Der Schwur am Tag danach

von Redaktion

Im tränenreichen EM-Ende denkt das deutsche Team an die WM 2026

Antreten zur Bilanz-Pressekonferenz: Nagelsmann, Rudi Völler und DFB-Präsident Bernd Neuendorf. © dpa/Christian Charisius

Die letzte Rückkehr ins Quartier: Nachts in Herzogenaurach warteten Fans auf die Nationalmannschaft. © dpa/Federico Gambarini

Stuttgart/Herzogenaurach – Julian Nagelsmann war kein junger Trainer mehr am Tag danach. Hinter ihm lag eine Busfahrt von Stuttgart zurück ins Quartier nach Herzogenaurach, auf der die Spieler immer wieder sagten: „Ach, könnten wir die letzten fünf Minuten doch noch mal spielen.“ Im Homeground saßen sie noch länger zusammen, Nagelsmann selbst wählte schließlich den Rückzug aufs Zimmer, um sich „mit fachlichen Inhalten zu beschäftigen, um die Emotionen wegzuschieben“. Am Morgen dann ein letztes Teamtreffen, bei dem auch DFB-Präsident Bernd Neuendorf dabei war, schließlich wurde die Mannschaft verabschiedet. Ilkay Gündogan nahm die Kapitänsrolle wahr und fuhr als Letzter.

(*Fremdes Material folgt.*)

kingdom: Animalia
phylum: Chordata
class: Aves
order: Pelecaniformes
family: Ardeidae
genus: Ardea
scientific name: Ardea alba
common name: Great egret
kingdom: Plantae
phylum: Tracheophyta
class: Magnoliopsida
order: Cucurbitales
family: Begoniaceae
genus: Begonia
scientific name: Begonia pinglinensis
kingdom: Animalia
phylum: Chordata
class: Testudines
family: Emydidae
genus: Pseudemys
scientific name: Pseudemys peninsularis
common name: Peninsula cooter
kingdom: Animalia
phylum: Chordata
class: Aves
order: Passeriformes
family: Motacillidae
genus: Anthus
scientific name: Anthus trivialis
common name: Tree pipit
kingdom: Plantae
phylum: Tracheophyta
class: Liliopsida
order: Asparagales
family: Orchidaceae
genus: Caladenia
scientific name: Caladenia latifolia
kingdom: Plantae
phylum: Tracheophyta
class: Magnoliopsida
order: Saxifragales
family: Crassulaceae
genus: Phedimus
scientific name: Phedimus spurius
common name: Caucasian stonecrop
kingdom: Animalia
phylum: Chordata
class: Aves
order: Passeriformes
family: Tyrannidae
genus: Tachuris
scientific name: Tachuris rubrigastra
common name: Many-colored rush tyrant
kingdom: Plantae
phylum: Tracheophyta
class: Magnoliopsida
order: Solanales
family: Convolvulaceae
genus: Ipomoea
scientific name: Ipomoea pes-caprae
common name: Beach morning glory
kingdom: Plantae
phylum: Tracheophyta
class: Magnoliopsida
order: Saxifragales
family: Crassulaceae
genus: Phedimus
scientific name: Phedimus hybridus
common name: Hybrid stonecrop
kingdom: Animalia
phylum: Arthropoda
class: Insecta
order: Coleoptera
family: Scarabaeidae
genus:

Er sagte zu Nagelsmann: „Bis bald.“

Der Bundestrainer musste noch ein paar Stunden bleiben, Bilanz ziehen vor den Medien. Seine Augen waren gerötet, und wenn er anhob, etwas zu sagen, klang seine Stimme brüchig. „Es ist selten vorgekommen, dass alle Spieler das Camp mit Tränen in den Augen verlassen haben“, fasste er zusammen. Und er selbst war auch durch, trotz seiner vergleichsweisen Jugend von 36 Jahren. Das Turnier hatte ihn ausgelaugt mit „Peaks in beiden Richtungen, von großer Freude in der 89. Minute“ – da glich sein Team das Viertelfinale gegen Spanien aus – „bis zur Trauer“. Als es vorbei war, mit dem Gegentreffer am Ende der Verlängerung. „Brutale Emotionskracher von den Spielverläufen“ hatte Turnierdebütant Nagelsmann erlebt, er schloss in dieses Urteil die Partien gegen Schweiz (1:1) und Dänemark (2:0) ein, „das macht was mit dem Körper.“ Auch er braucht jetzt eine Pause.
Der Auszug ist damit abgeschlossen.